European lawmakers supported tough new measures for tackling methane leaks in the energy sector, overcoming a last-minute challenge to water them down.
The European Parliament voted in favour of a position agreed last month at committee level to force importers to cut methane leaks from their supply chains, long a major source of emissions from the oil and gas industries. It will now enter into difficult talks with member states — which are pushing for weaker rules on curbing emissions — over the final shape of the regulation.
EU lawmakers also backed a call for the European Commission to set a 2030 methane-reduction target.
It “sends a strong signal on the direction Europe must go, especially as we move to the next stage of the process,” said Jonathan Banks, global director of methane pollution prevention at non-profit CATF. “To regain Europe’s leadership on climate and to drive change globally, it will be imperative that Parliament’s position is adopted.”
The vote followed a last-minute push by Cristian Busoi, a member of the centre-right European People’s Party and chair of the industry committee, to weaken key elements of the deal.

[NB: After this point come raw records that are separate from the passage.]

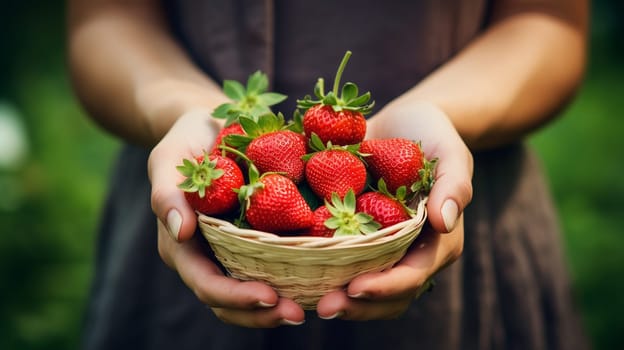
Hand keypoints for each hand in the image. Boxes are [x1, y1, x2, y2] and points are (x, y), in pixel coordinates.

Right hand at [148, 110, 304, 326]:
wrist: (210, 129)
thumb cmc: (187, 142)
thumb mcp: (169, 158)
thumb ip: (167, 192)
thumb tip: (181, 231)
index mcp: (183, 246)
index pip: (206, 283)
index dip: (234, 297)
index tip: (268, 297)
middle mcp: (208, 256)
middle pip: (230, 302)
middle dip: (261, 314)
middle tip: (298, 314)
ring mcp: (232, 251)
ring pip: (252, 292)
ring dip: (278, 306)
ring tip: (309, 307)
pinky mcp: (256, 240)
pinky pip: (272, 265)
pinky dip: (292, 277)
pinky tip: (319, 276)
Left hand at [316, 100, 472, 319]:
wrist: (402, 122)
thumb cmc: (433, 135)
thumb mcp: (451, 152)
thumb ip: (454, 185)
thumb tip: (443, 223)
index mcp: (436, 241)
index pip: (413, 274)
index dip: (387, 287)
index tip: (356, 288)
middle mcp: (407, 252)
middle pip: (386, 296)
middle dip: (357, 306)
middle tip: (325, 308)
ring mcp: (380, 246)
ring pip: (360, 287)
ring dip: (335, 296)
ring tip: (303, 300)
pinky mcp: (355, 235)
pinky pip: (339, 258)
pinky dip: (318, 268)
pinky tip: (289, 268)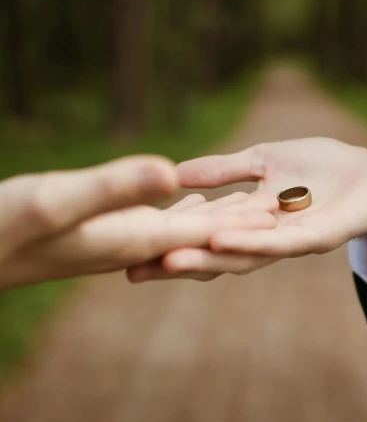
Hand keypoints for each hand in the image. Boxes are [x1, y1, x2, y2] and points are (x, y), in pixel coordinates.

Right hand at [0, 156, 275, 289]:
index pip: (203, 232)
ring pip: (184, 231)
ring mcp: (116, 243)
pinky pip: (157, 224)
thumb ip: (114, 188)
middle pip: (202, 236)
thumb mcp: (58, 199)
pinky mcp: (100, 236)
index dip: (244, 220)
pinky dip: (182, 211)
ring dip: (219, 217)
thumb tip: (171, 174)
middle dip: (243, 222)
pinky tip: (185, 200)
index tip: (282, 212)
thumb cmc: (5, 226)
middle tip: (283, 206)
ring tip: (250, 202)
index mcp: (133, 240)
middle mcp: (132, 246)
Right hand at [132, 138, 366, 281]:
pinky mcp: (319, 237)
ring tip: (170, 260)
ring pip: (245, 255)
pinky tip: (224, 241)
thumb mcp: (263, 161)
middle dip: (177, 263)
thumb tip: (175, 173)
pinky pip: (283, 243)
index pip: (203, 235)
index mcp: (249, 220)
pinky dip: (252, 242)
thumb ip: (223, 171)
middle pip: (216, 254)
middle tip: (134, 271)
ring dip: (208, 258)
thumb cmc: (320, 168)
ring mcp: (290, 240)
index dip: (169, 241)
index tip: (127, 250)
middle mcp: (264, 237)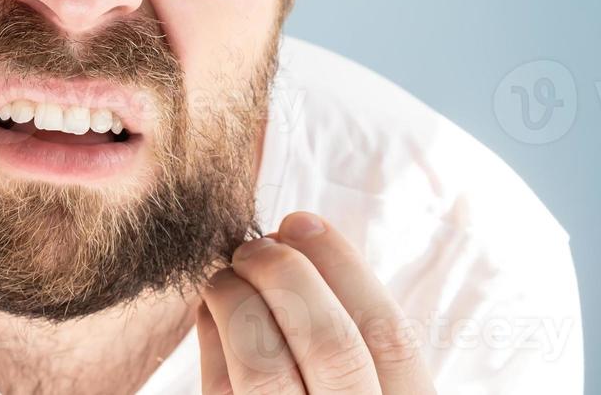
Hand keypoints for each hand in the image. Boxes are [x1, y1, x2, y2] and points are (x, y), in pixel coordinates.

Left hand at [197, 212, 434, 393]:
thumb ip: (352, 339)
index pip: (389, 336)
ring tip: (227, 275)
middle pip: (333, 346)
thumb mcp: (370, 389)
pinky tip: (212, 312)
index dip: (342, 267)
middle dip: (288, 276)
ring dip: (238, 302)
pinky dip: (211, 339)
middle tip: (257, 244)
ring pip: (266, 369)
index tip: (302, 222)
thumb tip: (294, 247)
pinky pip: (219, 392)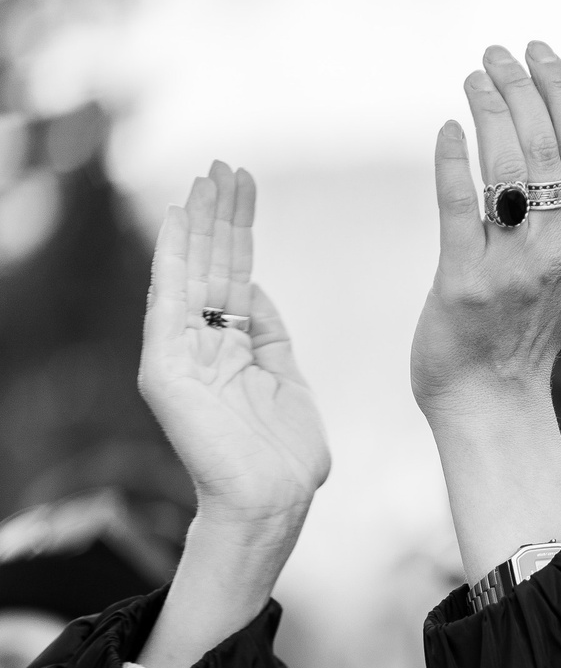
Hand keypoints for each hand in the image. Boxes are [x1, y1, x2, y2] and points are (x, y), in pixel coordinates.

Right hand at [137, 162, 327, 534]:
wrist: (274, 502)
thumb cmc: (285, 455)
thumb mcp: (286, 379)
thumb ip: (268, 334)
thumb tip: (253, 287)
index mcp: (229, 346)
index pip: (232, 272)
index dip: (239, 228)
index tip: (245, 185)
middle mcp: (198, 343)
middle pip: (210, 264)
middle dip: (219, 213)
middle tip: (227, 165)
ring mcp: (179, 354)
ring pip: (189, 272)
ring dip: (198, 222)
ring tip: (207, 177)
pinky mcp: (166, 366)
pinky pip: (169, 300)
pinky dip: (175, 257)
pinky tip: (182, 218)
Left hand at [411, 41, 560, 419]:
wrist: (491, 401)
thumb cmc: (530, 331)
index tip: (539, 52)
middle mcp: (559, 251)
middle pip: (550, 151)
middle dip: (522, 91)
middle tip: (496, 54)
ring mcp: (514, 268)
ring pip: (509, 172)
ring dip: (490, 113)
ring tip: (473, 77)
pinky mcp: (464, 284)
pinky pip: (460, 210)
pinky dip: (454, 164)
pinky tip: (447, 130)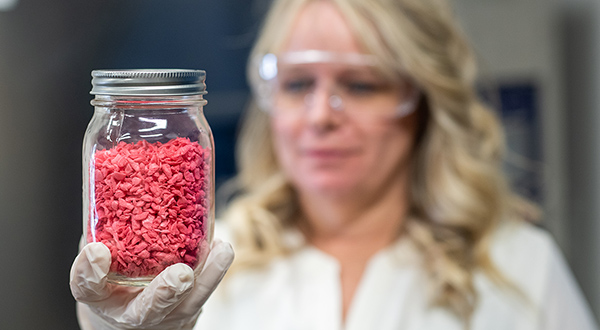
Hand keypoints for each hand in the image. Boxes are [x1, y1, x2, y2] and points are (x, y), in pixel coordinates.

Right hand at [70, 238, 233, 329]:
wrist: (127, 316)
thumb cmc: (111, 278)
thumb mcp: (101, 257)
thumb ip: (105, 231)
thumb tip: (116, 181)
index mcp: (100, 296)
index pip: (88, 287)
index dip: (89, 271)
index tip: (96, 250)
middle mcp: (130, 311)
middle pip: (147, 309)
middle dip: (165, 292)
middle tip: (181, 275)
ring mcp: (163, 314)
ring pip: (187, 303)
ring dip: (206, 277)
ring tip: (221, 252)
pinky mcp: (186, 308)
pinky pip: (204, 292)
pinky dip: (216, 269)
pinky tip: (223, 248)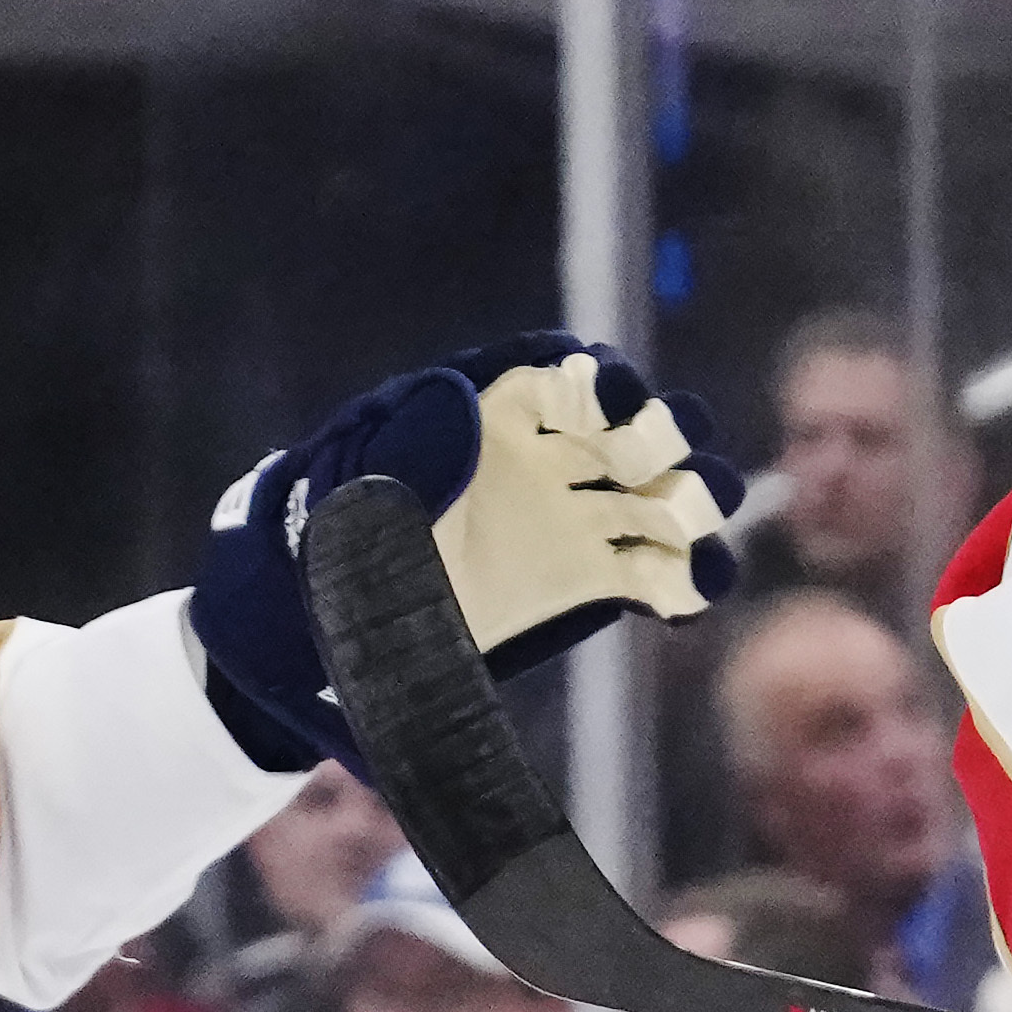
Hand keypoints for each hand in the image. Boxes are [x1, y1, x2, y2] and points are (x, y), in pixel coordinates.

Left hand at [197, 335, 739, 776]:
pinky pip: (652, 572)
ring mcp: (568, 520)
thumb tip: (462, 403)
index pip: (559, 372)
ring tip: (694, 525)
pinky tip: (691, 592)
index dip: (595, 377)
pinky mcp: (585, 582)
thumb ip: (407, 450)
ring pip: (657, 494)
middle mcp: (540, 458)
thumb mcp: (353, 492)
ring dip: (691, 501)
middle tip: (651, 465)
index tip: (609, 397)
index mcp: (484, 413)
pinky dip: (684, 579)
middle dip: (658, 435)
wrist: (316, 638)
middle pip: (630, 427)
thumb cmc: (325, 550)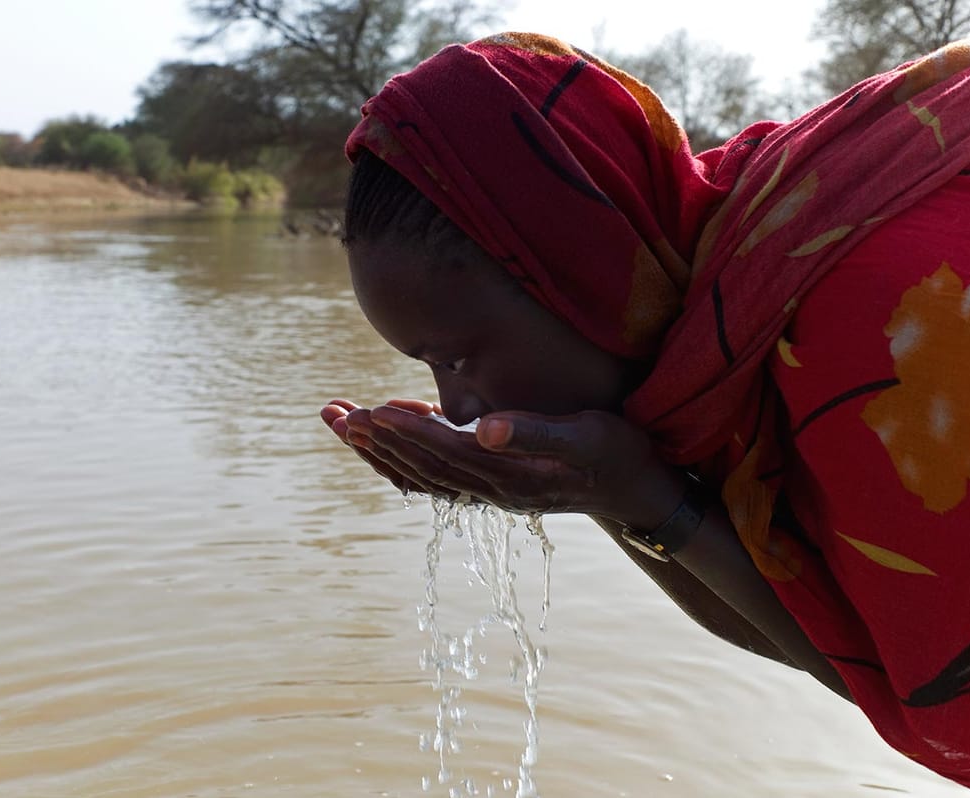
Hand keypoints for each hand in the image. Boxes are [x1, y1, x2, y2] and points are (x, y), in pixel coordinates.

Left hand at [325, 402, 685, 527]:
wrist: (637, 490)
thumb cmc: (616, 454)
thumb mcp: (586, 436)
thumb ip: (534, 432)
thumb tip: (483, 427)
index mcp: (509, 478)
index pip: (443, 454)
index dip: (404, 433)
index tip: (368, 412)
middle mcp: (491, 490)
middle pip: (418, 468)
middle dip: (374, 440)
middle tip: (331, 413)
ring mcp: (488, 490)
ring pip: (419, 473)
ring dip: (378, 449)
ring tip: (339, 419)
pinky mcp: (491, 482)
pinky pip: (435, 474)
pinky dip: (404, 455)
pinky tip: (386, 431)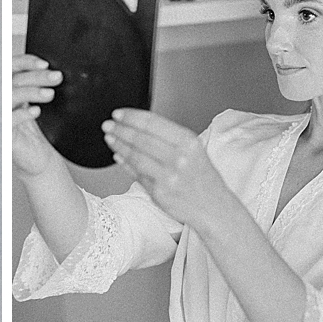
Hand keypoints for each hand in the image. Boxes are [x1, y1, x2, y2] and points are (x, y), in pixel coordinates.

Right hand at [12, 54, 61, 176]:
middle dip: (36, 76)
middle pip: (12, 80)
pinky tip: (35, 111)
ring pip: (9, 96)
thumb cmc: (35, 129)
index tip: (45, 64)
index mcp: (6, 88)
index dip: (25, 62)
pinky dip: (22, 113)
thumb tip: (51, 70)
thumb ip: (36, 84)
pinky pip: (8, 120)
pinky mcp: (1, 134)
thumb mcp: (34, 103)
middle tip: (57, 77)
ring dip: (31, 91)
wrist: (37, 158)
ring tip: (50, 94)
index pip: (10, 67)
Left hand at [101, 109, 226, 227]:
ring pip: (135, 156)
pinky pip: (137, 174)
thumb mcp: (194, 150)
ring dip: (119, 145)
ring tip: (110, 138)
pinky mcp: (159, 193)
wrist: (215, 208)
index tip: (118, 113)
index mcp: (188, 142)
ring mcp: (168, 176)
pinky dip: (125, 163)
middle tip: (108, 124)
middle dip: (120, 129)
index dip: (131, 117)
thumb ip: (169, 138)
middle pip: (141, 138)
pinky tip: (118, 156)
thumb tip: (138, 126)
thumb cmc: (203, 178)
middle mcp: (179, 158)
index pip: (153, 123)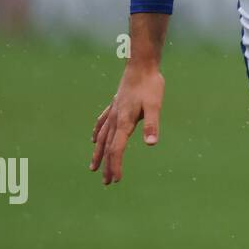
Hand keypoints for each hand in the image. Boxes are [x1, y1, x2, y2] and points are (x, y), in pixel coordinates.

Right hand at [91, 62, 164, 184]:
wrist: (141, 65)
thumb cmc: (150, 85)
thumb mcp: (155, 106)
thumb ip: (152, 125)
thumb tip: (151, 144)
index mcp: (124, 122)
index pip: (117, 149)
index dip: (115, 165)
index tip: (115, 180)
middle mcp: (115, 119)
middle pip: (108, 147)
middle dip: (107, 165)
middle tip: (106, 182)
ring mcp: (113, 112)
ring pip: (102, 137)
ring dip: (99, 153)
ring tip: (93, 167)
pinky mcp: (115, 105)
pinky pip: (102, 123)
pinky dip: (98, 133)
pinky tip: (94, 139)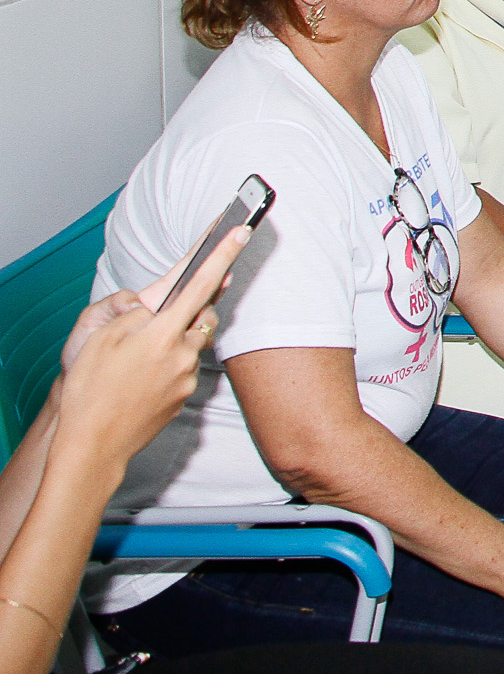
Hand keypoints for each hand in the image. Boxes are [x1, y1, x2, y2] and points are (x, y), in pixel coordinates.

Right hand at [51, 225, 250, 471]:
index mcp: (162, 332)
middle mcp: (182, 353)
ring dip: (179, 338)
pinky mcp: (183, 397)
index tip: (242, 230)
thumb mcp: (101, 338)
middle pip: (203, 316)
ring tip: (143, 351)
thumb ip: (135, 314)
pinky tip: (142, 376)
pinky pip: (185, 369)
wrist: (91, 444)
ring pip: (195, 343)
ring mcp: (186, 377)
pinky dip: (171, 364)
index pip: (200, 283)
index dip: (222, 254)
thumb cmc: (90, 389)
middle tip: (171, 310)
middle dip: (194, 307)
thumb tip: (158, 307)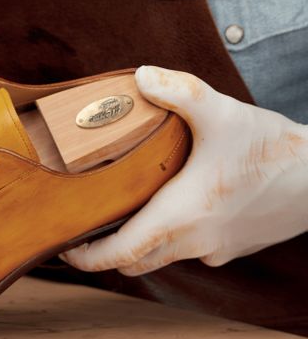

That included making inspections of energy infrastructure for methane leaks less frequent, as well as lowering the threshold for importers to meet similar requirements.
None of his amendments achieved a majority.
The EU is a signatory to the Global Methane Pledge, an international commitment to slash methane emissions by 30 per cent by the end of the decade, while most of its footprint comes from fossil fuels produced outside of the bloc.
“Without ambitious measures to reduce methane emissions, Europe will miss its climate targets and valuable energy will continue to be wasted,” said Jutta Paulus, the green lawmaker overseeing the file. “As Europe imports more than 80 per cent of the fossil fuels it burns, [it] is essential to expand the scope to energy imports.”